> _TO DO_
Each entry that follows is to be retyped exactly. Pictures do not belong in the copy.

> _EXERCISE MATERIAL_
■ ■ ■ ■
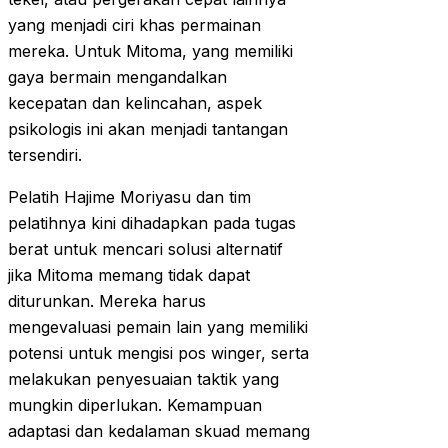
yang menjadi ciri khas permainan
mereka. Untuk Mitoma, yang memiliki
gaya bermain mengandalkan
kecepatan dan kelincahan, aspek
psikologis ini akan menjadi tantangan
tersendiri.
Pelatih Hajime Moriyasu dan tim
pelatihnya kini dihadapkan pada tugas
berat untuk mencari solusi alternatif
jika Mitoma memang tidak dapat
diturunkan. Mereka harus
mengevaluasi pemain lain yang memiliki
potensi untuk mengisi pos winger, serta
melakukan penyesuaian taktik yang
mungkin diperlukan. Kemampuan
adaptasi dan kedalaman skuad memang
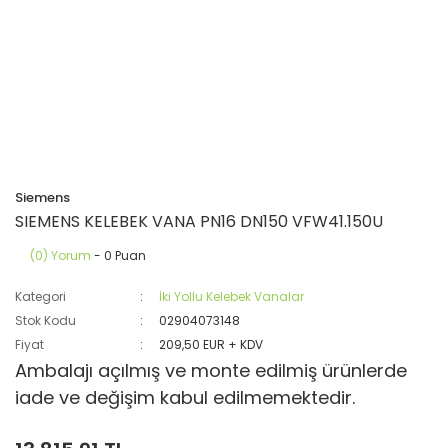
Siemens
SIEMENS KELEBEK VANA PN16 DN150 VFW41.150U
(0) Yorum
- 0 Puan
Kategori
İki Yollu Kelebek Vanalar
Stok Kodu
02904073148
Fiyat
209,50 EUR + KDV
Ambalajı açılmış ve monte edilmiş ürünlerde
iade ve değişim kabul edilmemektedir.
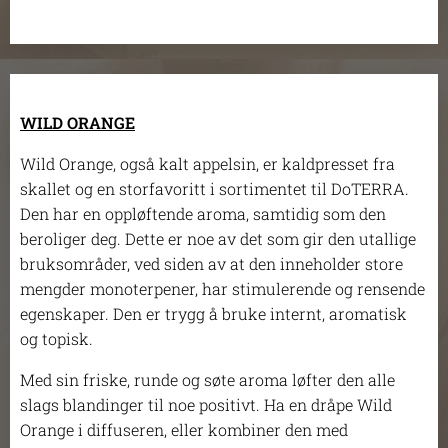
WILD ORANGE
Wild Orange, også kalt appelsin, er kaldpresset fra
skallet og en storfavoritt i sortimentet til DoTERRA.
Den har en oppløftende aroma, samtidig som den
beroliger deg. Dette er noe av det som gir den utallige
bruksområder, ved siden av at den inneholder store
mengder monoterpener, har stimulerende og rensende
egenskaper. Den er trygg å bruke internt, aromatisk
og topisk.
Med sin friske, runde og søte aroma løfter den alle
slags blandinger til noe positivt. Ha en dråpe Wild
Orange i diffuseren, eller kombiner den med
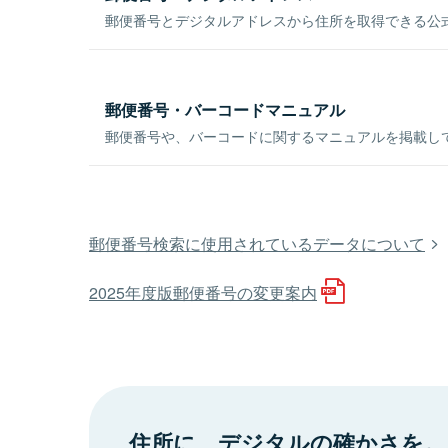
郵便番号とデジタルアドレスから住所を取得できる公式
郵便番号・バーコードマニュアル
郵便番号や、バーコードに関するマニュアルを掲載し
郵便番号検索に使用されているデータについて
2025年度版郵便番号の変更案内
住所に、デジタルの確かさを。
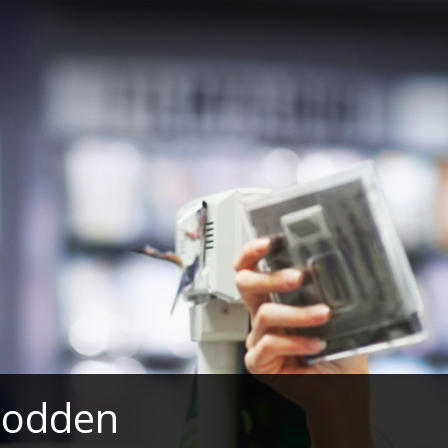
podden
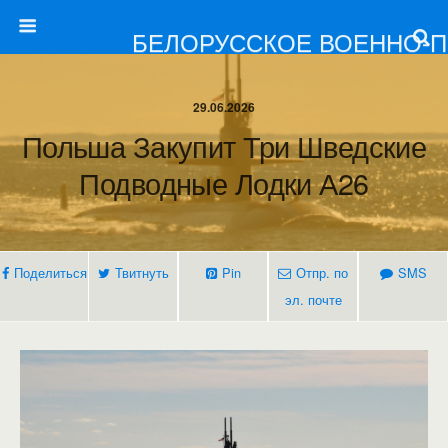
БЕЛОРУССКОЕ ВОЕННО-
29.06.2026
Польша Закупит Три Шведские
Подводные Лодки А26
Поделиться
Твитнуть
Pin
Отпр. по
SMS
эл. почте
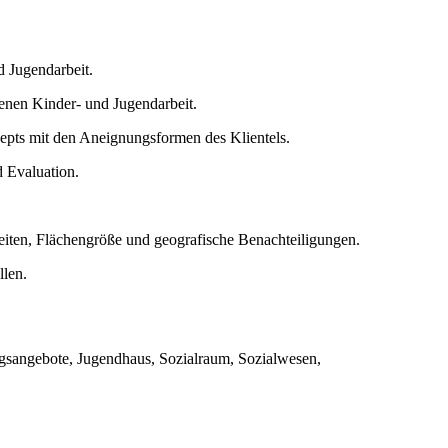
d Jugendarbeit.
enen Kinder- und Jugendarbeit.
epts mit den Aneignungsformen des Klientels.
 Evaluation.
eiten, Flächengröße und geografische Benachteiligungen.
llen.
ngsangebote, Jugendhaus, Sozialraum, Sozialwesen,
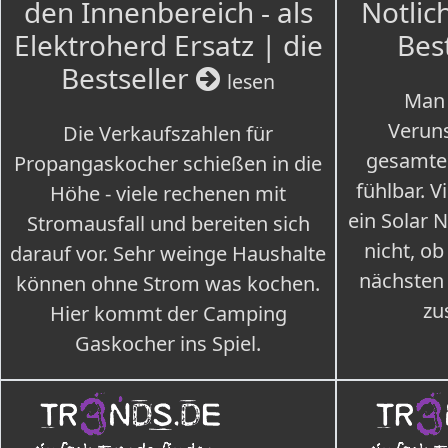
den Innenbereich - als
Notlich
Elektroherd Ersatz | die
Bes
Bestseller
lesen
Man 
Veruns
Die Verkaufszahlen für
gesamte
Propangaskocher schießen in die
fühlbar. V
Höhe - viele rechenen mit
ein Solar 
Stromausfall und bereiten sich
nicht, ob
darauf vor. Sehr weinge Haushalte
nächsten
können ohne Strom was kochen.
zu
Hier kommt der Camping
Gaskocher ins Spiel.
■ ■ ■ ■
> _EXERCISE RESPONSE_
yang menjadi ciri khas permainan
mereka. Untuk Mitoma, yang memiliki
gaya bermain mengandalkan
kecepatan dan kelincahan, aspek
psikologis ini akan menjadi tantangan
tersendiri.
Pelatih Hajime Moriyasu dan tim
pelatihnya kini dihadapkan pada tugas
berat untuk mencari solusi alternatif
jika Mitoma memang tidak dapat
diturunkan. Mereka harus
mengevaluasi pemain lain yang memiliki
potensi untuk mengisi pos winger, serta
melakukan penyesuaian taktik yang
mungkin diperlukan. Kemampuan
adaptasi dan kedalaman skuad memang
Siemens
SIEMENS KELEBEK VANA PN16 DN150 VFW41.150U
(0) Yorum
- 0 Puan
Kategori
İki Yollu Kelebek Vanalar
Stok Kodu
02904073148
Fiyat
209,50 EUR + KDV
Ambalajı açılmış ve monte edilmiş ürünlerde
iade ve değişim kabul edilmemektedir.
WILD ORANGE
Wild Orange, også kalt appelsin, er kaldpresset fra
skallet og en storfavoritt i sortimentet til DoTERRA.
Den har en oppløftende aroma, samtidig som den
beroliger deg. Dette er noe av det som gir den utallige
bruksområder, ved siden av at den inneholder store
mengder monoterpener, har stimulerende og rensende
egenskaper. Den er trygg å bruke internt, aromatisk
og topisk.
Med sin friske, runde og søte aroma løfter den alle
slags blandinger til noe positivt. Ha en dråpe Wild
Orange i diffuseren, eller kombiner den med
郵便番号とデジタルアドレスから住所を取得できる公式
郵便番号・バーコードマニュアル
郵便番号や、バーコードに関するマニュアルを掲載し
郵便番号検索に使用されているデータについて
2025年度版郵便番号の変更案内
住所に、デジタルの確かさを。
podden
БЕЛОРУССКОЕ ВОЕННО-
29.06.2026
Польша Закупит Три Шведские
Подводные Лодки А26
Поделиться
Твитнуть
Pin
Отпр. по
SMS
эл. почте
d Jugendarbeit.
enen Kinder- und Jugendarbeit.
epts mit den Aneignungsformen des Klientels.
 Evaluation.
eiten, Flächengröße und geografische Benachteiligungen.
llen.
ngsangebote, Jugendhaus, Sozialraum, Sozialwesen,
den Innenbereich - als
Notlich
Elektroherd Ersatz | die
Bes
Bestseller
lesen
Man 
Veruns
Die Verkaufszahlen für
gesamte
Propangaskocher schießen in die
fühlbar. V
Höhe - viele rechenen mit
ein Solar 
Stromausfall und bereiten sich
nicht, ob
darauf vor. Sehr weinge Haushalte
nächsten
können ohne Strom was kochen.
zu
Hier kommt der Camping
Gaskocher ins Spiel.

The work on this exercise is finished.